Especially when it comes to the way certain rules are enforced. A clearly flustered Tony Gardner dances around questions regarding short track-specific event procedures, eventually admitting they technically don’t need to follow any real world event formats, because they are their own sanctioning body. I’m personally a bit lost here. They’re striving to be the most accurate virtual racing environment, but when reminded of how these events work in real-life, instead Tony begins making excuses as to why they don’t need to replicate these procedures within iRacing.
Last, but most certainly not the least, Gardner can’t give a definite answer on whether proper dirt late model setup techniques will work within the virtual environment. He didn’t even think to ask that question to the team himself.
I’m pretty impressed.
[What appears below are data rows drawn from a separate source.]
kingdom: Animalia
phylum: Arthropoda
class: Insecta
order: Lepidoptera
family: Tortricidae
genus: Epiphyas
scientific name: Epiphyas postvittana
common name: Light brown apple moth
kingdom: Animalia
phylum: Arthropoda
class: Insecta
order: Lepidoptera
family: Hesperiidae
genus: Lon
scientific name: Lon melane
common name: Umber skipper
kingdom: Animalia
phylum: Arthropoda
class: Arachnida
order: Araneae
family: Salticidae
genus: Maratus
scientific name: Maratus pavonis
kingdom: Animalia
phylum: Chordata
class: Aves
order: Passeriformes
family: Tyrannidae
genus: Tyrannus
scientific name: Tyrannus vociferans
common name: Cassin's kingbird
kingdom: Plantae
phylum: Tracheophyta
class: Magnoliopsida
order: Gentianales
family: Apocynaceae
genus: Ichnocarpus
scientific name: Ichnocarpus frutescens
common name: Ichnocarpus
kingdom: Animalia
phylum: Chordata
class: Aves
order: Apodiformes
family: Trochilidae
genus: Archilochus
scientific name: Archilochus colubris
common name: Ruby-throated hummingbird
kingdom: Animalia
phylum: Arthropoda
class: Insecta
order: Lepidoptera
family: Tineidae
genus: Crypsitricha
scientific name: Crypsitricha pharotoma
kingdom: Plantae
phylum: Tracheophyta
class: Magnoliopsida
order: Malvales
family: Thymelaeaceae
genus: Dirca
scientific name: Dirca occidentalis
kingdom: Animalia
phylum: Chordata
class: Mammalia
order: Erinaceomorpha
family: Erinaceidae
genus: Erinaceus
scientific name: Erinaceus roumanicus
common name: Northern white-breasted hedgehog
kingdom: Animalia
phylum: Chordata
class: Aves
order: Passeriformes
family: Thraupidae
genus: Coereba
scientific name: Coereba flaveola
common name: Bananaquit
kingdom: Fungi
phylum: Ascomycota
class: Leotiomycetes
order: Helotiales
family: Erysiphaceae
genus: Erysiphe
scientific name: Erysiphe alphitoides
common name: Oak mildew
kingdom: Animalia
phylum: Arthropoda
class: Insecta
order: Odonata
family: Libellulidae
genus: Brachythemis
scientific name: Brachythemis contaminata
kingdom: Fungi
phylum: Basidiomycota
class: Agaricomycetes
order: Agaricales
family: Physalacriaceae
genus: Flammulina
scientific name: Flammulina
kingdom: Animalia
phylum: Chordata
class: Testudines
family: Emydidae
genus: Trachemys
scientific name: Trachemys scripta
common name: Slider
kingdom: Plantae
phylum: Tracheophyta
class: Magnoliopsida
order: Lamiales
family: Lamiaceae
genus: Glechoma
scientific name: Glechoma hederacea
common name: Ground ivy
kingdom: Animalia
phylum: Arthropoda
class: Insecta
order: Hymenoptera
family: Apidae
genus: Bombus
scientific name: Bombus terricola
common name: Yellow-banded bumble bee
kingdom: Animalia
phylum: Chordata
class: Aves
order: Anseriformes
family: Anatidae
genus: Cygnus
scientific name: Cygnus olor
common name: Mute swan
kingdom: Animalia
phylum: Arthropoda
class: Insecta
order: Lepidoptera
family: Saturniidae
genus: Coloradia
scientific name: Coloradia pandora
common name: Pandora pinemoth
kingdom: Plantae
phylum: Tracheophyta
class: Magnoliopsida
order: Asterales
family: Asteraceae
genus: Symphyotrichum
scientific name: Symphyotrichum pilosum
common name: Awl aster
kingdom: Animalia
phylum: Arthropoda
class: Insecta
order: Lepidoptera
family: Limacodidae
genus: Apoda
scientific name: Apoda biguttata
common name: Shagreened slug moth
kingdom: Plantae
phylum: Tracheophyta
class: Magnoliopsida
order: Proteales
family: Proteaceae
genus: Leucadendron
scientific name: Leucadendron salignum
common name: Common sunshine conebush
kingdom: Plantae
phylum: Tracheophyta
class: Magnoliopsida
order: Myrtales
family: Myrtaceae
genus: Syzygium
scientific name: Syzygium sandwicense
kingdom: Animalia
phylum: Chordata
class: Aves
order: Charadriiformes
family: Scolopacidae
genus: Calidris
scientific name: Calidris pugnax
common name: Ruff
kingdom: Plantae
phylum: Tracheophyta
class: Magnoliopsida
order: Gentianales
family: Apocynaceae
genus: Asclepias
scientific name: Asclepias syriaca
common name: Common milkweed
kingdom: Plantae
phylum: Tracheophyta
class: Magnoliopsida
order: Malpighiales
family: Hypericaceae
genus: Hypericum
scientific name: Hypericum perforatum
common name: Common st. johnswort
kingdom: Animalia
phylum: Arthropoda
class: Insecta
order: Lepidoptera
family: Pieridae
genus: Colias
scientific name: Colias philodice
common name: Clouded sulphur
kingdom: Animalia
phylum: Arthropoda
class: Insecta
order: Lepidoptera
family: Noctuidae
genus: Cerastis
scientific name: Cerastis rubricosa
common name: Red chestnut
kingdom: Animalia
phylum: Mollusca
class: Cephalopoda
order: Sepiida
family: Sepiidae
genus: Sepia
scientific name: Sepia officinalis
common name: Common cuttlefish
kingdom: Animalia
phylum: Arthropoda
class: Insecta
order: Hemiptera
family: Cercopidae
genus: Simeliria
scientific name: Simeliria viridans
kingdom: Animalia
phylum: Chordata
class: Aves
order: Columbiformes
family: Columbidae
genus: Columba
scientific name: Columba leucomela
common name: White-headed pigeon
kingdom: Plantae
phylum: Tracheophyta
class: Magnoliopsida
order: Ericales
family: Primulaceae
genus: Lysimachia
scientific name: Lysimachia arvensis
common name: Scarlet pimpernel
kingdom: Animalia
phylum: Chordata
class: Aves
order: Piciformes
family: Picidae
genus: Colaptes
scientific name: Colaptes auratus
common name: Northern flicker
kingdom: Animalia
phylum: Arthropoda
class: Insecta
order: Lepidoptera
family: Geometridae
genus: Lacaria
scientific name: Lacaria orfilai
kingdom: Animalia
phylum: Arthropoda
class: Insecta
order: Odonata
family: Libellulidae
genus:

Usually for articles focused on iRacing, we have to rely on circumstantial evidence and other oddities that can’t easily be demonstrated to help complete the story. Here, the president of iRacing comes right out to the press and basically tells the sim racing community that the most hardcore auto racing simulator currently available has now drawn a line in the sand and said that many elements unique to dirt track racing will simply not be present – even as kids on the internet have already proved it’s not entirely difficult to implement them.